# code 33 carrier 58mca furnace



## harleyrider (Feb 20, 2007)

Kevin those roll out switches are there to protect you from a very dangerous condition call FLAME ROLL OUT. If a flame roll out switch trips it because it has seen tempature in excess of 300 degrees. do not re set the switch.......call a professional Carrier dealer at once.


----------



## yuri (Nov 29, 2008)

I agree. The heat exchanger may be cracked or the secondary heat exchanger leaking ( they had problems with them ) or the burner is overfired and you now have a dangerous condition.


----------



## ben's plumbing (Oct 6, 2011)

they sure did we run service for home warranty company had 3-4 with bad heat exchangers....please don't keep reseting as harley and yuri said call for service Ben


----------



## yuri (Nov 29, 2008)

I had one with one cracked cell on the exchanger at the top and it was forcing the flame out the front into the burner box and warped it badly and ruined the gasket etc. Got damaged by a shortage of comb air/oxygen and burning too hot at that spot due to a partly plugged intake pipe. Press switch somehow did not shut it down or it was the "perfect storm" scenario.


----------



## kevin hunger (Nov 30, 2011)

ok thank u


----------



## kevin hunger (Nov 30, 2011)

*error 33*

thanks u guys u were right said heat exchangers bad wants 600 for new ones or 1800 for new furnace comparable to the one i have 90-92% was wondering being 14 years old what to do replace exchangers or new furnace?


----------



## Doc Holliday (Mar 12, 2011)

kevin hunger said:


> thanks u guys u were right said heat exchangers bad wants 600 for new ones or 1800 for new furnace comparable to the one i have 90-92% was wondering being 14 years old what to do replace exchangers or new furnace?


Good one! 

The new motors in the new furnaces will cut your electrtic bill by a third if not more alone and all the parts, not just the exchanger, in said new furnace will be under warranty and sitting here it appears the guy is giving away high efficiency furnaces for free.


----------



## Marty S. (Oct 31, 2009)

Let your wallet make the choice. If paying for a new one is no problem then go for it. If you need to take a loan out then fix the 14 year old one.


----------



## harleyrider (Feb 20, 2007)

Kevin hunger said:


> thanks u guys u were right said heat exchangers bad wants 600 for new ones or 1800 for new furnace comparable to the one i have 90-92% was wondering being 14 years old what to do replace exchangers or new furnace?


Kevin,first off, thank you for heeding our advise....alot of people come here and ask for our professional opinion and /or advise and then doubt us and that makes me :furious: ! Your condition that you had/have has killed many a families ! If you do not have a high quality carbon monoxide detector in your house, get one!

◆ Data provided ◆
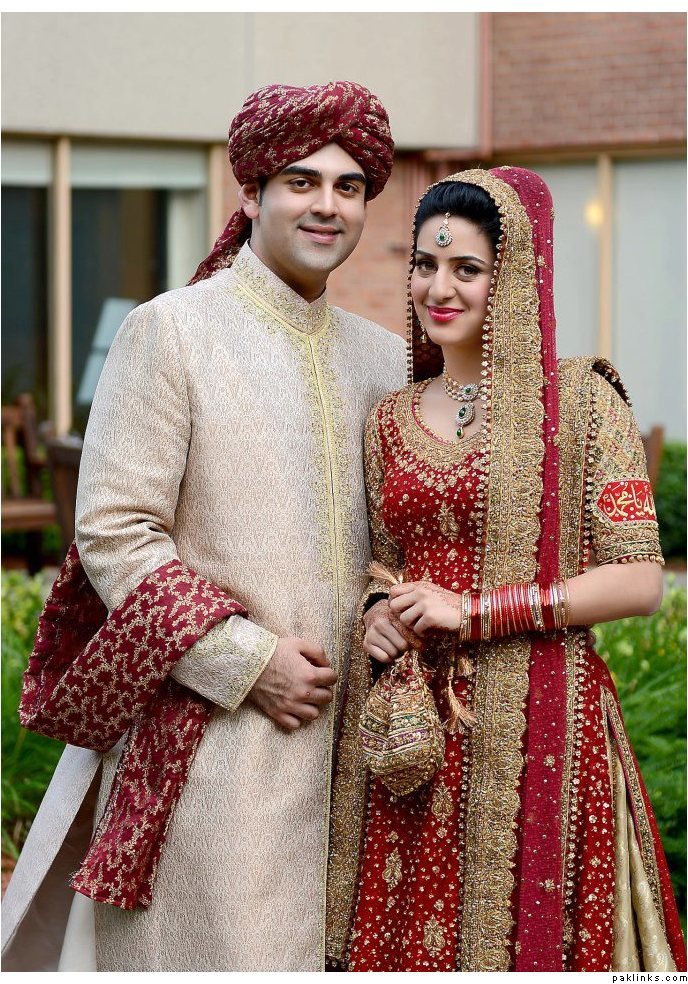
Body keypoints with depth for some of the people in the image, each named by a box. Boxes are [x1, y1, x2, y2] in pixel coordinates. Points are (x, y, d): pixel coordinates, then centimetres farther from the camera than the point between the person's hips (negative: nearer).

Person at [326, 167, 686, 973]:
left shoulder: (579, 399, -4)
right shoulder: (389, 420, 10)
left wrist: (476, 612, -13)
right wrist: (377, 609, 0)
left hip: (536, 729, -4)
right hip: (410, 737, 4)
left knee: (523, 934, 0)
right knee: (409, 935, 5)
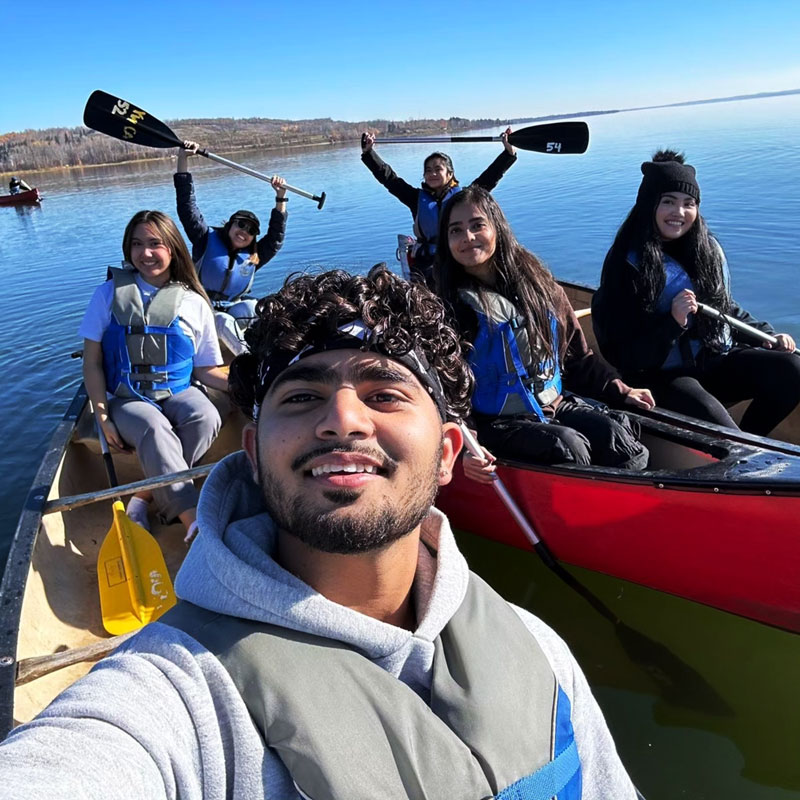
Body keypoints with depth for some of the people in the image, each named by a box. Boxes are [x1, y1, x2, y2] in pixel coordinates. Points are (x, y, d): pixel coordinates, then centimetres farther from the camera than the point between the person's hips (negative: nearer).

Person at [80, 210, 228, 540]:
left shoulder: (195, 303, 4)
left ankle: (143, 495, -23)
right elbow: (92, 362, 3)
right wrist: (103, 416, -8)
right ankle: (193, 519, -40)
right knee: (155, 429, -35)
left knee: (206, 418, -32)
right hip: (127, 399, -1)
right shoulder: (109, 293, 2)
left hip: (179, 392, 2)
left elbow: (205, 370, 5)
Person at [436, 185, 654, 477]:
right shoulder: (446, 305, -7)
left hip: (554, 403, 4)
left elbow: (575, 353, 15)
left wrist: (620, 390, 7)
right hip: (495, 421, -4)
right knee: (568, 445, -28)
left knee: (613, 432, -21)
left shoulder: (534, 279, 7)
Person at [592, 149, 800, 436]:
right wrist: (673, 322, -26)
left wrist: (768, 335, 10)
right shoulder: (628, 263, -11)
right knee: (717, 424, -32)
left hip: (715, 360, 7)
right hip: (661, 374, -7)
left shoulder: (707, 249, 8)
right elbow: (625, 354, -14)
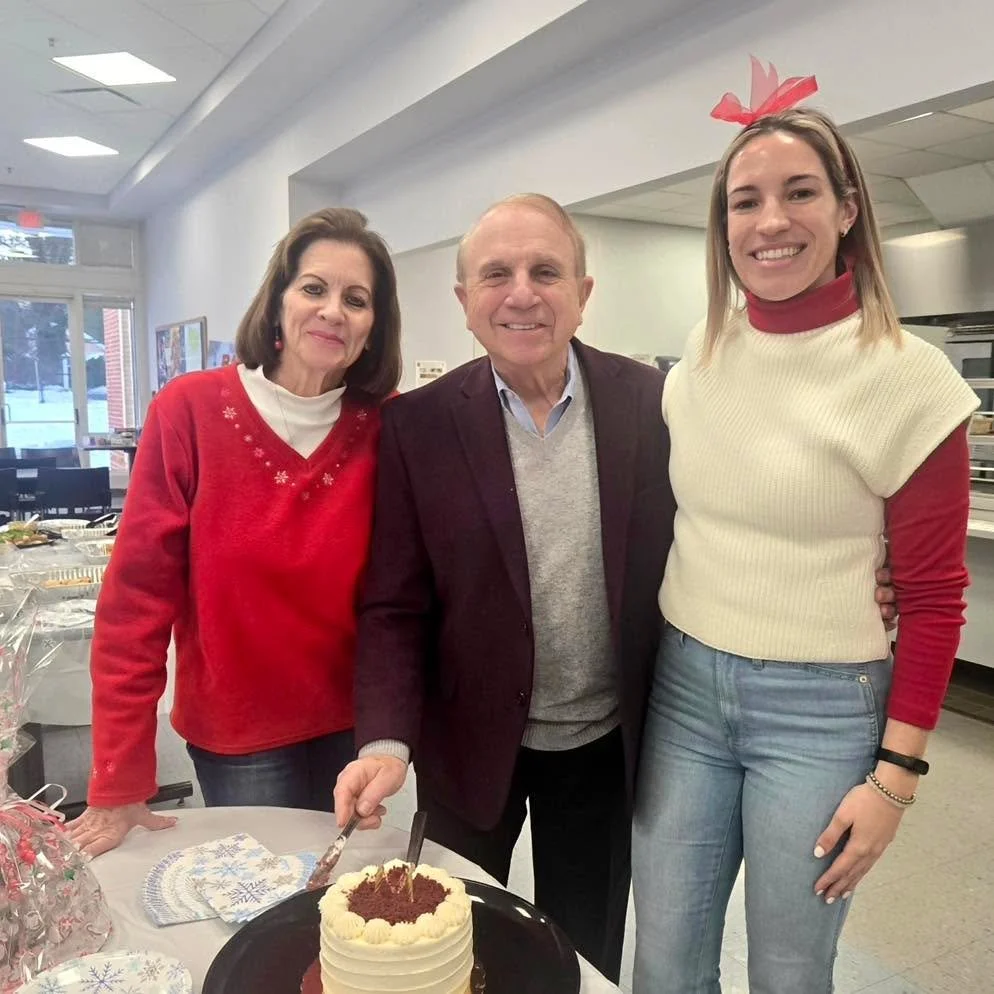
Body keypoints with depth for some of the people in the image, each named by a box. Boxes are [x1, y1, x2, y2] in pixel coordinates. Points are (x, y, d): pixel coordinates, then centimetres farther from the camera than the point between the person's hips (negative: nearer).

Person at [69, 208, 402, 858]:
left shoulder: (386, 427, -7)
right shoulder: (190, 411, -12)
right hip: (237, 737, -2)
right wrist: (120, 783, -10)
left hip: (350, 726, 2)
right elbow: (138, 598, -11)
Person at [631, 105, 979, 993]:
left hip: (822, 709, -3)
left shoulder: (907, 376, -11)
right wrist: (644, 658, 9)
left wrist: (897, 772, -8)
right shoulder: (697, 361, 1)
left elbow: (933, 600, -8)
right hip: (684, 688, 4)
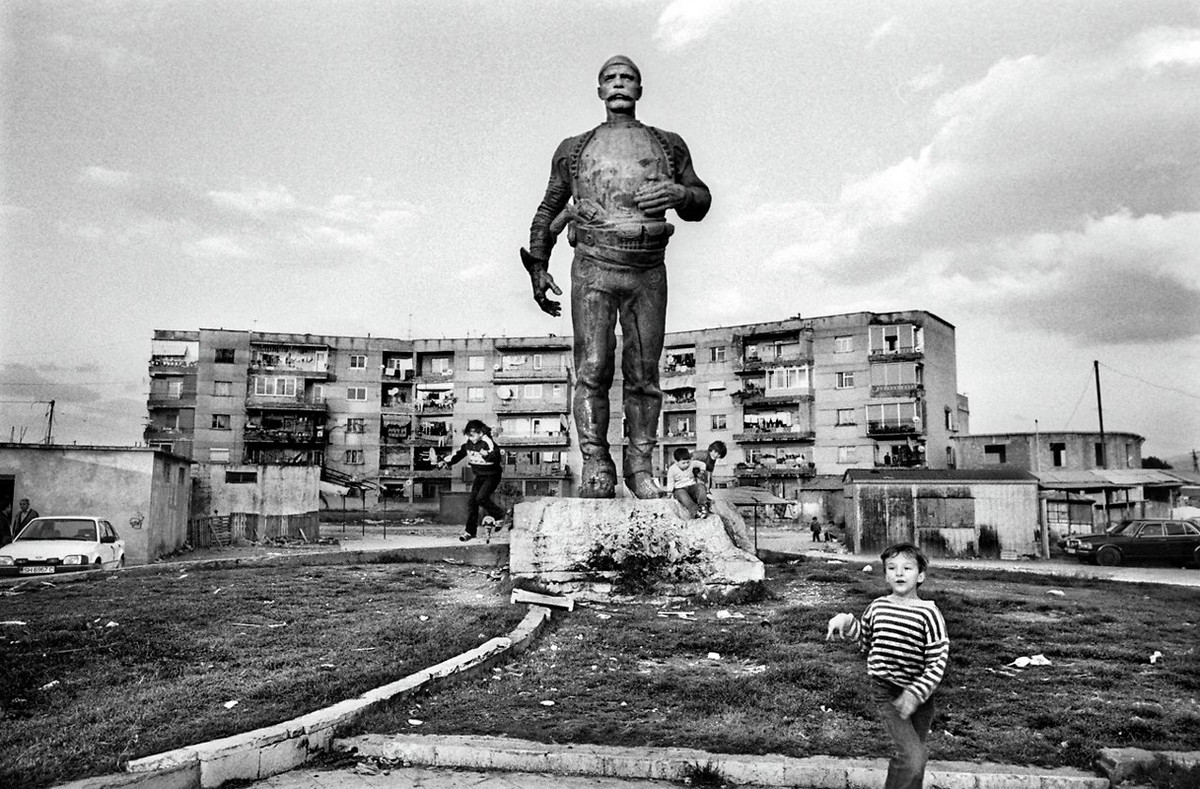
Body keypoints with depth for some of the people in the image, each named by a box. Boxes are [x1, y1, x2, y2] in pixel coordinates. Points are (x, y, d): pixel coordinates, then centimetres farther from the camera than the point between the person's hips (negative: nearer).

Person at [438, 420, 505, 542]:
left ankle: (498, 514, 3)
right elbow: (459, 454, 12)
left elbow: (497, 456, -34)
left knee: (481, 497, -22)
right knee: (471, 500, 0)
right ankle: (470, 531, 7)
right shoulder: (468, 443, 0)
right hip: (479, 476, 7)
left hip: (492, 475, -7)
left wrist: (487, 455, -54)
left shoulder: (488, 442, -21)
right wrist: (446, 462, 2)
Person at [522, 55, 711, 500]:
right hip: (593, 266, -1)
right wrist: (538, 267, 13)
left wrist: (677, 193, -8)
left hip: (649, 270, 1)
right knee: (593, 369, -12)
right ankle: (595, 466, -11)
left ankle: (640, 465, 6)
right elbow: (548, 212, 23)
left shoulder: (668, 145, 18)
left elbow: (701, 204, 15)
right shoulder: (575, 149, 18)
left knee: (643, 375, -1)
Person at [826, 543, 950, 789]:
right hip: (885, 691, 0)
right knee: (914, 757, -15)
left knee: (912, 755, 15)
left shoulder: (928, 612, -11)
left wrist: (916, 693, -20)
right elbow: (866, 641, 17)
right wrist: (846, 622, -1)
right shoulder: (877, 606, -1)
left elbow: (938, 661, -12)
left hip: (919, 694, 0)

==

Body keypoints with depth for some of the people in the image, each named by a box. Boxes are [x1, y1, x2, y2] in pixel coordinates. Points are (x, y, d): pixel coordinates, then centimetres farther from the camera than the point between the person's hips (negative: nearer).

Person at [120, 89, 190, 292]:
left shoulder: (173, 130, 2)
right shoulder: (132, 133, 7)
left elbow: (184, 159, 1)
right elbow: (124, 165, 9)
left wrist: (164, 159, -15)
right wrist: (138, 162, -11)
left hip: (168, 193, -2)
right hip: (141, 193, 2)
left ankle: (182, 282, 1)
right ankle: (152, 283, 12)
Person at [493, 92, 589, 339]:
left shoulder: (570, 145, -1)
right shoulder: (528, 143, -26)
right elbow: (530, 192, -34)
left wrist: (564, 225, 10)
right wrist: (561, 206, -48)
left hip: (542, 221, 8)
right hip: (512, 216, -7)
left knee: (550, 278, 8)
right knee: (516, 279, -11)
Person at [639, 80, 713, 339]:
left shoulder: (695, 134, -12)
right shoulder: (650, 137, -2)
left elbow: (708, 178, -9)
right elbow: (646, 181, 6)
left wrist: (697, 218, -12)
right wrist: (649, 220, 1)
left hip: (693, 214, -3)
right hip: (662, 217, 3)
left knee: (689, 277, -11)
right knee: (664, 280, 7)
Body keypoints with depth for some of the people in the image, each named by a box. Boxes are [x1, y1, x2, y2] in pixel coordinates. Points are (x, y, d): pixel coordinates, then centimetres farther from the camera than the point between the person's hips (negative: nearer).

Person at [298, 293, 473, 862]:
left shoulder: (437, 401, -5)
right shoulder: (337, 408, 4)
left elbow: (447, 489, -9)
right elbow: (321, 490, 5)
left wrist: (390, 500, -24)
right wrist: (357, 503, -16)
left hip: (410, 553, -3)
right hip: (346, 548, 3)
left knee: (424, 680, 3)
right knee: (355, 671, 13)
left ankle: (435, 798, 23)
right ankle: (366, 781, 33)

--

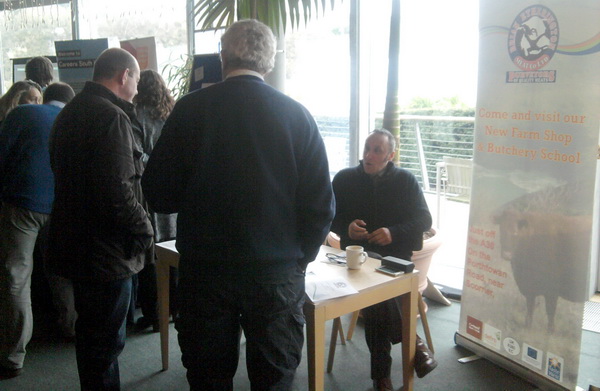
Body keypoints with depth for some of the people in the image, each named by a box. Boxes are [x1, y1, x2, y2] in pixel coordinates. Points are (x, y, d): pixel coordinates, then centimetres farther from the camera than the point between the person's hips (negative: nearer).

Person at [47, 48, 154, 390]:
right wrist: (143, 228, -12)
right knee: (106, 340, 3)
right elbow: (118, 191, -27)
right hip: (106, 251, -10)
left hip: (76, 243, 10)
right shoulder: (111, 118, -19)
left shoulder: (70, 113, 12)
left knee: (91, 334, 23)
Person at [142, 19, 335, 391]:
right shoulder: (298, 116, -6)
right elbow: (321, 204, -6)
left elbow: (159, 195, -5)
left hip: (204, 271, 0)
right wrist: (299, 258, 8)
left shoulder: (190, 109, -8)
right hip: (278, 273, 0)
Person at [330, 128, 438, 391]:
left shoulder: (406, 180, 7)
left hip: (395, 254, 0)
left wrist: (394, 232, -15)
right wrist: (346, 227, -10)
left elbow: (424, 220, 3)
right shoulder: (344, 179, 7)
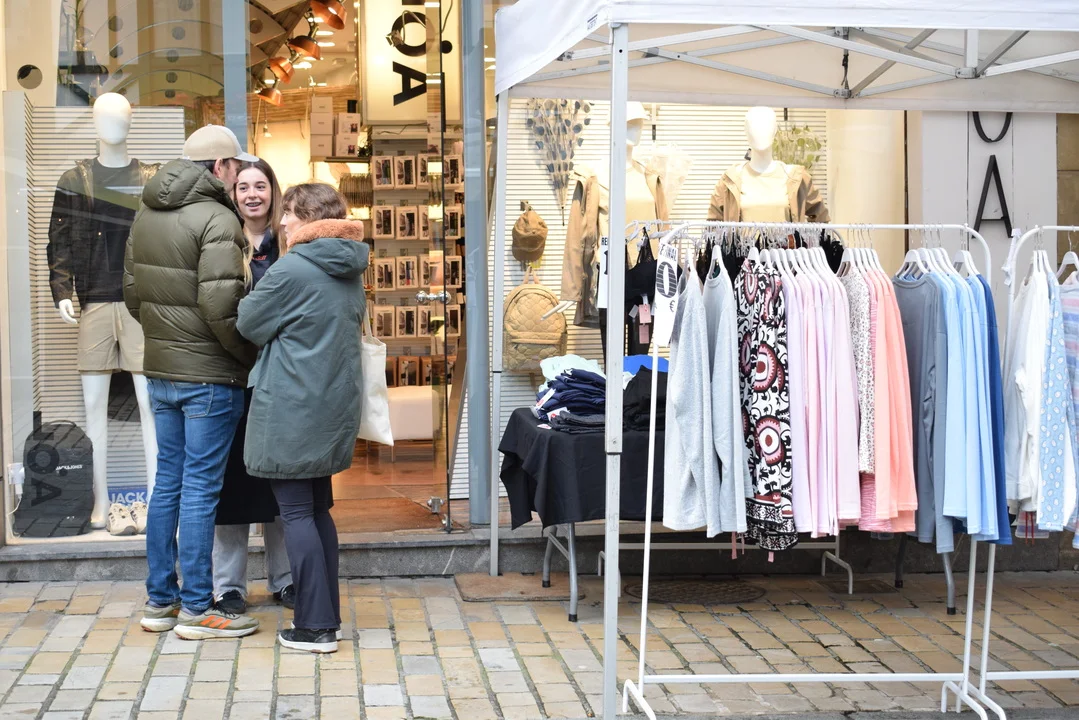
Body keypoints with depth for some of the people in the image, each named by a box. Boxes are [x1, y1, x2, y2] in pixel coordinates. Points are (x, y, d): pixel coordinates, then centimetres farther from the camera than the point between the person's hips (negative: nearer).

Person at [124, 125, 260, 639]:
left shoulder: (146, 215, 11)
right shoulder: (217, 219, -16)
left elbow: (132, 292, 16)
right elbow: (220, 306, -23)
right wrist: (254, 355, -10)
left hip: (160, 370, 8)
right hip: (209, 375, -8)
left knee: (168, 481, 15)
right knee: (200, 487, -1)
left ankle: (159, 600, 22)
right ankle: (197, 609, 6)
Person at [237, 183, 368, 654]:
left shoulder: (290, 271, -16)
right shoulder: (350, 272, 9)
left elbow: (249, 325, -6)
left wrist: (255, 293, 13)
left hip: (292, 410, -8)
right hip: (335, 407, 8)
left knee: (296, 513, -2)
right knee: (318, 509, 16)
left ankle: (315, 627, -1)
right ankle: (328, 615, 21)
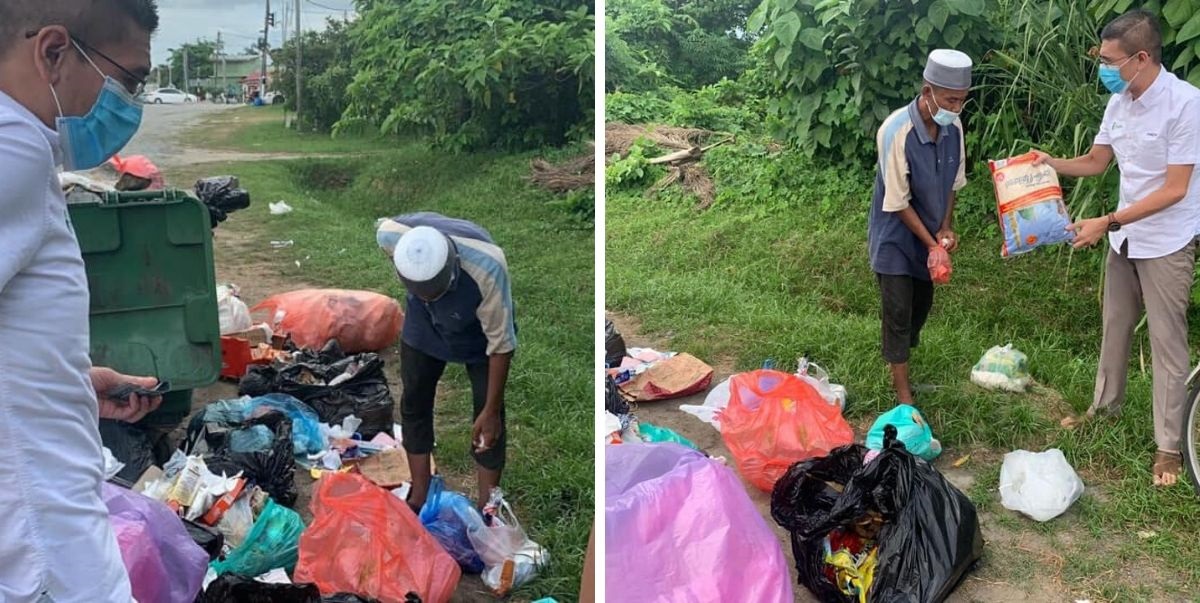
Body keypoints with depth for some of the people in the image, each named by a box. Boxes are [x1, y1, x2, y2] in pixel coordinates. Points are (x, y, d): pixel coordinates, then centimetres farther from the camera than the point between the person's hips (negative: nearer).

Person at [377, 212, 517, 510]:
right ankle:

◆ What you need to do ◆
- A) According to the furnace thread, why should a tripped flame roll out switch not be reset? Answer in one to three sentences.
- B) In the furnace thread, what price was Kevin quoted for a new furnace?
- C) Swap "dangerous" for "hazardous" in the furnace thread between "Kevin those roll" and "a dangerous condition.", inclusive, and write out that passage.
Rely solely on the furnace thread.

◆ Results ◆
- A) The switch protects against a very dangerous condition called flame roll out. If it trips, it has seen a temperature above 300 degrees, so the owner should call a professional Carrier dealer at once instead of resetting it.

- B) 1800

- C)
Kevin those roll out switches are there to protect you from a very hazardous condition call FLAME ROLL OUT. If a flame roll out switch trips it because it has seen tempature in excess of 300 degrees. do not re set the switch.......call a professional Carrier dealer at once.


----------



## yuri (Nov 29, 2008)

I agree. The heat exchanger may be cracked or the secondary heat exchanger leaking ( they had problems with them ) or the burner is overfired and you now have a hazardous condition.